Gott und unser Glaube mögen wieder Vertrauen säen. Die Samen des Vertrauens, die (leider „gerne“) schon verloren zu sein scheinen.

Mit Vertrauen und Geduld müssen auch im Evangelium (Matthäus 13,24-30) die Arbeiter handeln. Mit Wut und Aufschrei stellen sie fest, dass da auf dem Feld auch Unkraut wächst – und damit auch im Leben. Doch Gott mahnt: „Halt! Ernten tu ich; ihr pflegt bitte mit einem hörenden Herzen die Saat; macht bitte nicht mehr!

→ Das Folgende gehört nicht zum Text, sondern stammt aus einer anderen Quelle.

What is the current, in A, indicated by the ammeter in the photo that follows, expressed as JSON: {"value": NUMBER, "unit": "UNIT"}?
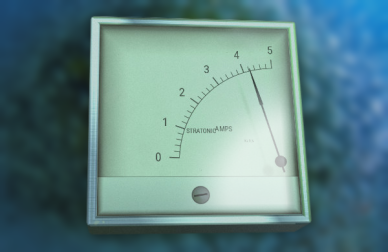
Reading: {"value": 4.2, "unit": "A"}
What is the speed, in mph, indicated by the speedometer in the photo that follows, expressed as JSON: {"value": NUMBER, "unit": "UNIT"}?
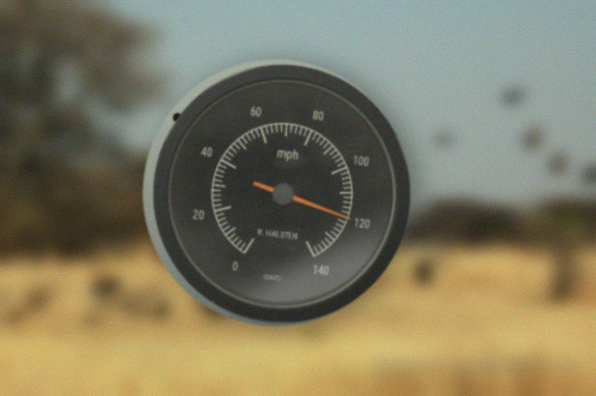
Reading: {"value": 120, "unit": "mph"}
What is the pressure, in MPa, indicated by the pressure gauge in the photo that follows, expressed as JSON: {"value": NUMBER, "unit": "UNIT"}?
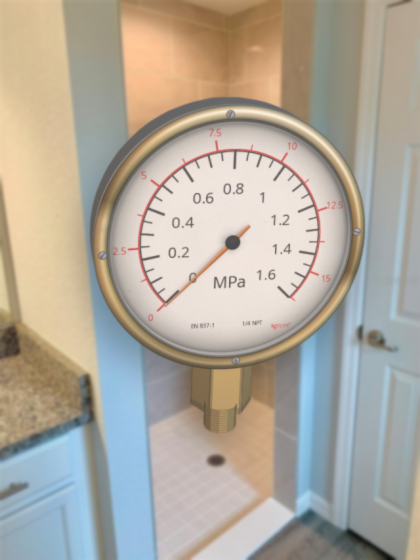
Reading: {"value": 0, "unit": "MPa"}
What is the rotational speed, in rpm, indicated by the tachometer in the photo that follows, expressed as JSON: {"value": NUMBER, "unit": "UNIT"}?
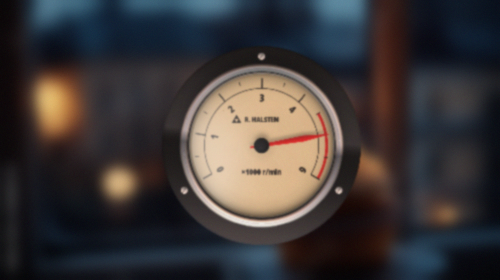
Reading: {"value": 5000, "unit": "rpm"}
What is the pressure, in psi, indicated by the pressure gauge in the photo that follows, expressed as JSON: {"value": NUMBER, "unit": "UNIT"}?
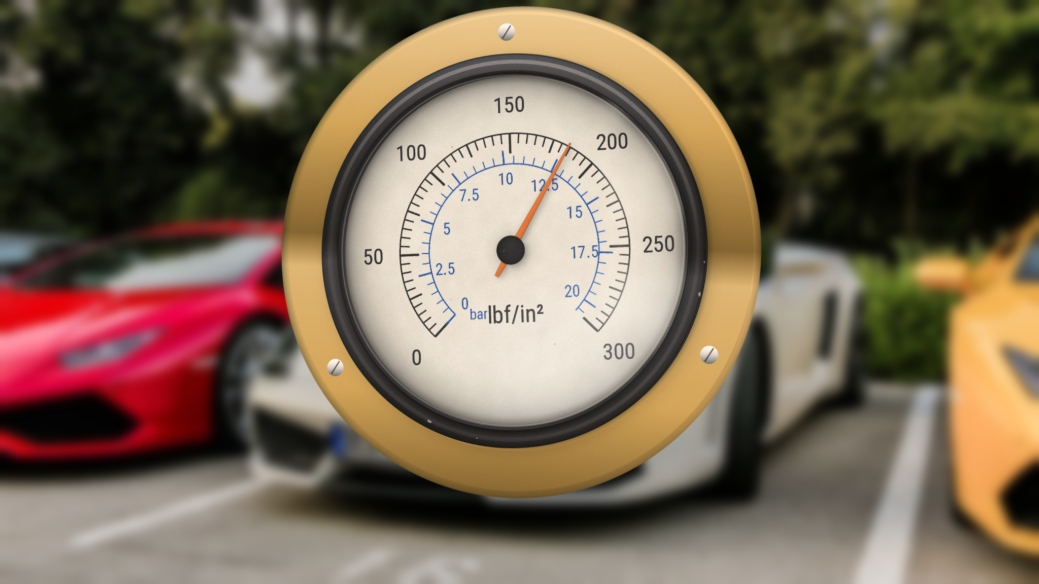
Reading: {"value": 185, "unit": "psi"}
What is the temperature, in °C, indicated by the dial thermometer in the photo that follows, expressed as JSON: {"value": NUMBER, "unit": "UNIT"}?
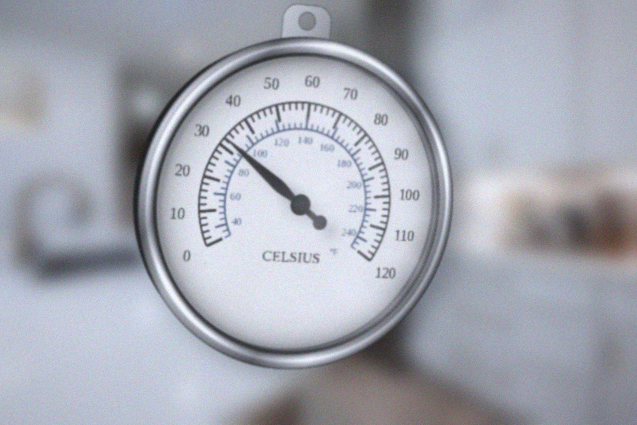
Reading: {"value": 32, "unit": "°C"}
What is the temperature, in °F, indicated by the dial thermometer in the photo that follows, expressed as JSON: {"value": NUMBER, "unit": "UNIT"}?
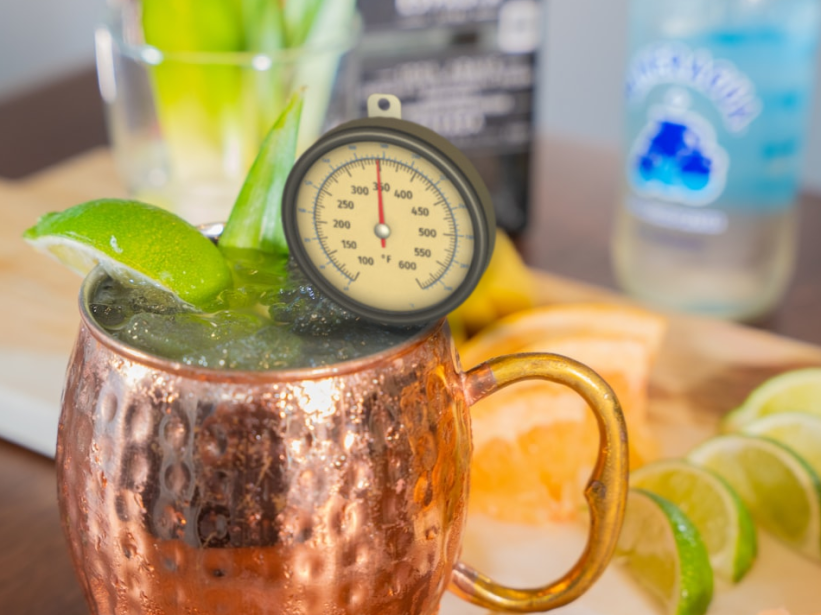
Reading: {"value": 350, "unit": "°F"}
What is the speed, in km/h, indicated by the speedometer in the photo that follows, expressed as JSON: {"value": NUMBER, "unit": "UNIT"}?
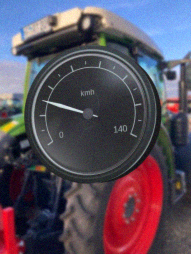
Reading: {"value": 30, "unit": "km/h"}
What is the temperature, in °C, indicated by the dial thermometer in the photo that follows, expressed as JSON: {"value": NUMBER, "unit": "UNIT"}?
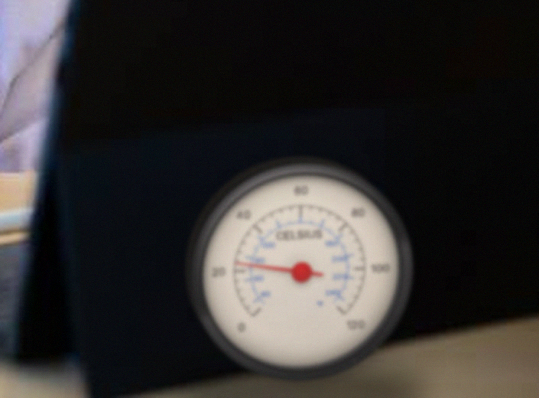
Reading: {"value": 24, "unit": "°C"}
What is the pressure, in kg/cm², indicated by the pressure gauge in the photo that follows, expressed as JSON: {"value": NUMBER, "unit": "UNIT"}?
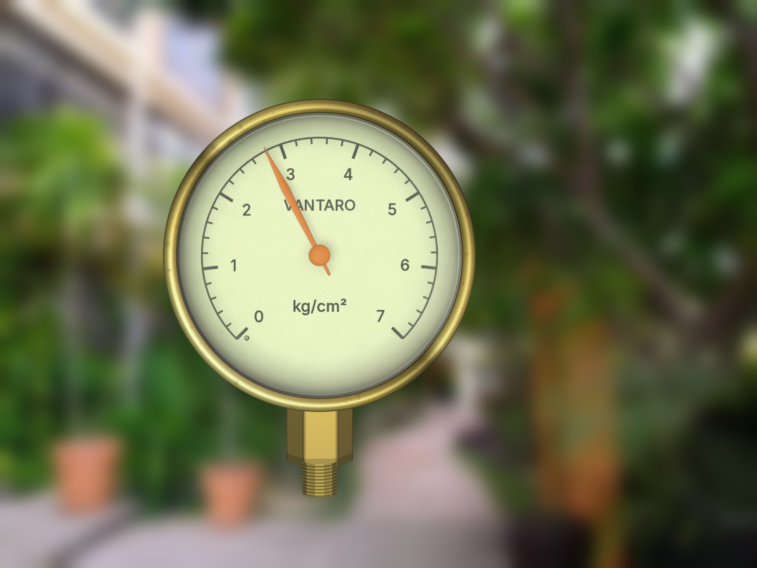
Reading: {"value": 2.8, "unit": "kg/cm²"}
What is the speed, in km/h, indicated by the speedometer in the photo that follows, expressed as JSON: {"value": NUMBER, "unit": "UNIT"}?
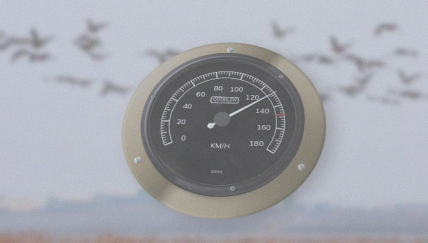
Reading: {"value": 130, "unit": "km/h"}
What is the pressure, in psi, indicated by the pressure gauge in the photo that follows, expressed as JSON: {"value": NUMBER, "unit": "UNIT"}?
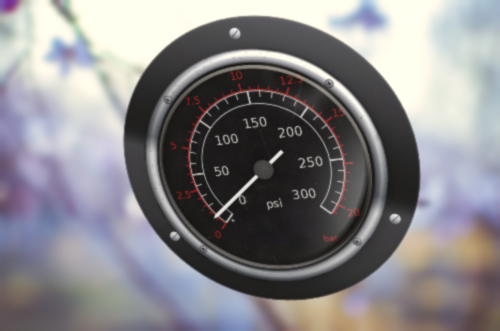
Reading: {"value": 10, "unit": "psi"}
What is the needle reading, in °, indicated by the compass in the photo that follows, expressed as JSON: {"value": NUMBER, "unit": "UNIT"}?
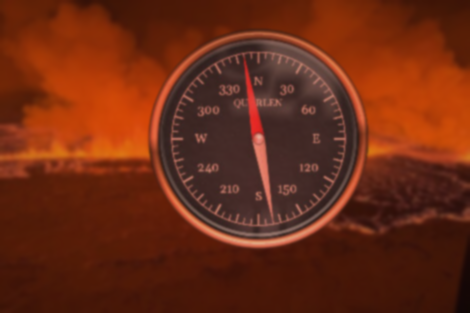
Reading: {"value": 350, "unit": "°"}
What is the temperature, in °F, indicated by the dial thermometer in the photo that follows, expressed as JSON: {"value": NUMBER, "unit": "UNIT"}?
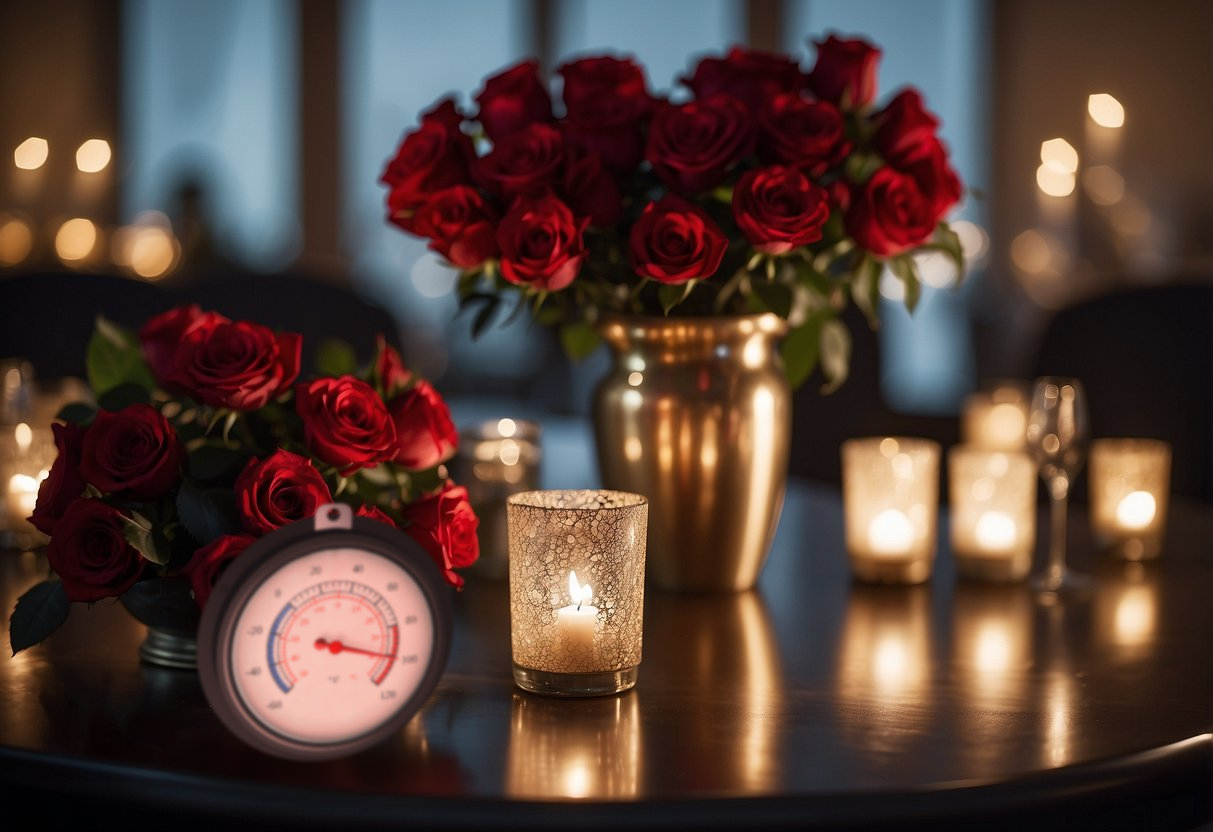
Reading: {"value": 100, "unit": "°F"}
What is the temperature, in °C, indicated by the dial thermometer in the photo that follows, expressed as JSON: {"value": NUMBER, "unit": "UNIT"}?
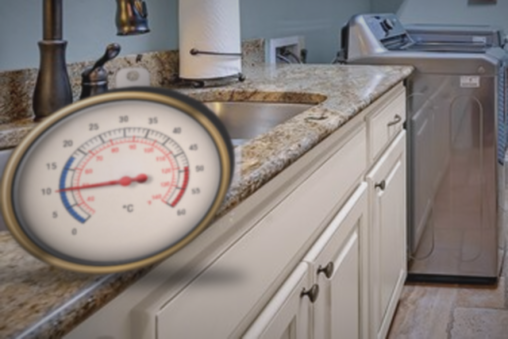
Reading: {"value": 10, "unit": "°C"}
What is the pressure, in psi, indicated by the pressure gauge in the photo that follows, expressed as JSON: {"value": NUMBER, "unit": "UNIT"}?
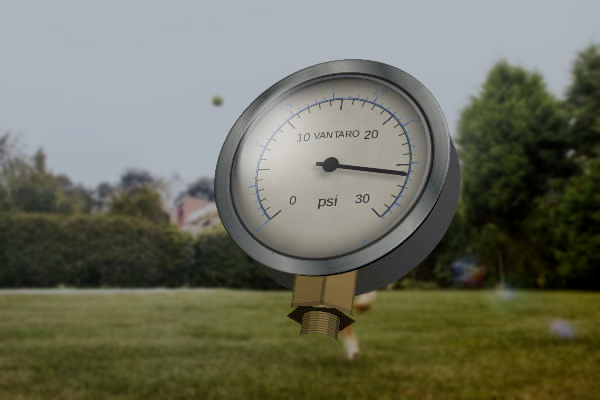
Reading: {"value": 26, "unit": "psi"}
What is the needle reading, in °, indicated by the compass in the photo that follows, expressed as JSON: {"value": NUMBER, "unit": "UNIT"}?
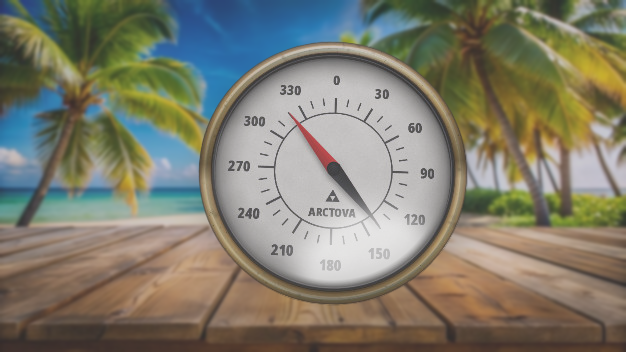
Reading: {"value": 320, "unit": "°"}
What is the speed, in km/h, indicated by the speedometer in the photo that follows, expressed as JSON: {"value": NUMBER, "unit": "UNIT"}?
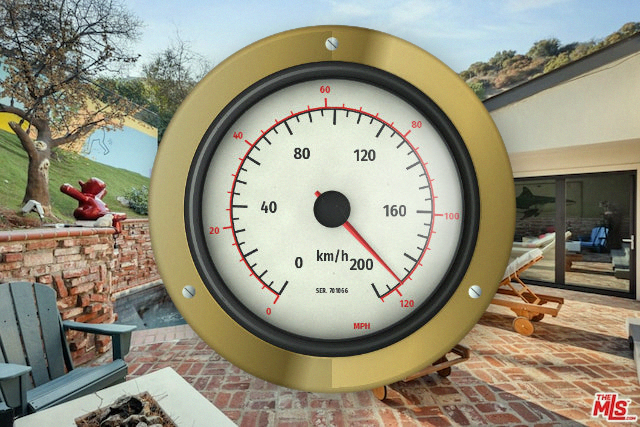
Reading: {"value": 190, "unit": "km/h"}
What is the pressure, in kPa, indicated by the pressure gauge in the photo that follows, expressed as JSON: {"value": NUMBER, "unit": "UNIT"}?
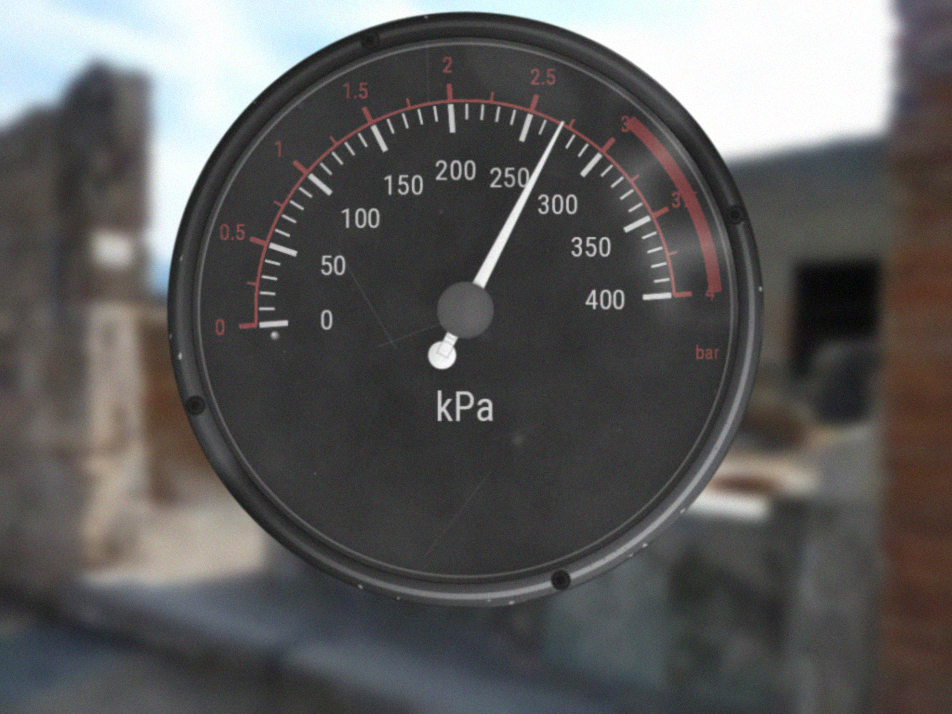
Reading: {"value": 270, "unit": "kPa"}
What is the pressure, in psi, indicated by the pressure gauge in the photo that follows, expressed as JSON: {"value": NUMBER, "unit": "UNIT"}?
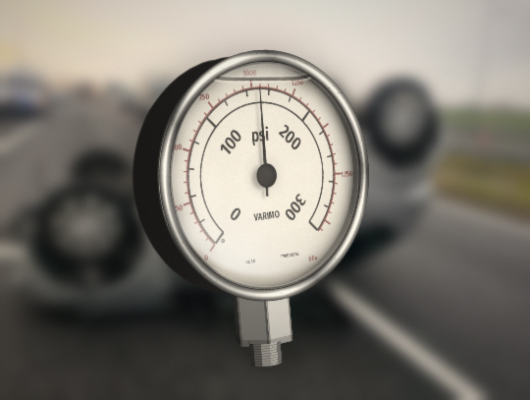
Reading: {"value": 150, "unit": "psi"}
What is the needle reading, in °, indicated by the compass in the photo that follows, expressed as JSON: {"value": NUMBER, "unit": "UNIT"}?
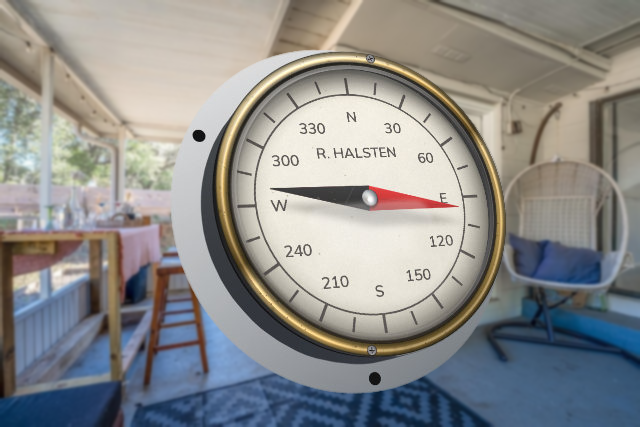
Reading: {"value": 97.5, "unit": "°"}
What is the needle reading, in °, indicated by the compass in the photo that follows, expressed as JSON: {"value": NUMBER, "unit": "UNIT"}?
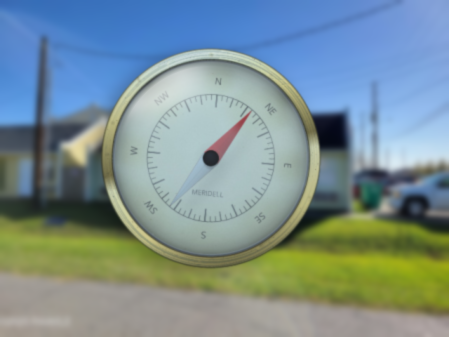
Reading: {"value": 35, "unit": "°"}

Denn sonst ist der Schaden durch euer ungeduldiges Tun ein noch größerer!“.

Herr, gib uns ein „Hörendes Herz“!
In der Gesellschaft und in der Politik, in den Familien und – vor allem – bei mir selbst. Das hörende Herz ist auch ein „aufhörendes Herz“. Es gebietet Einhalt und stoppt so manchen Unsinn, in den wir uns verrannt haben, weil wir nur noch rennen und doch nicht (mehr) weiterkommen.

ACH HERR, GIB DER WELT EIN HÖRENDES HERZ!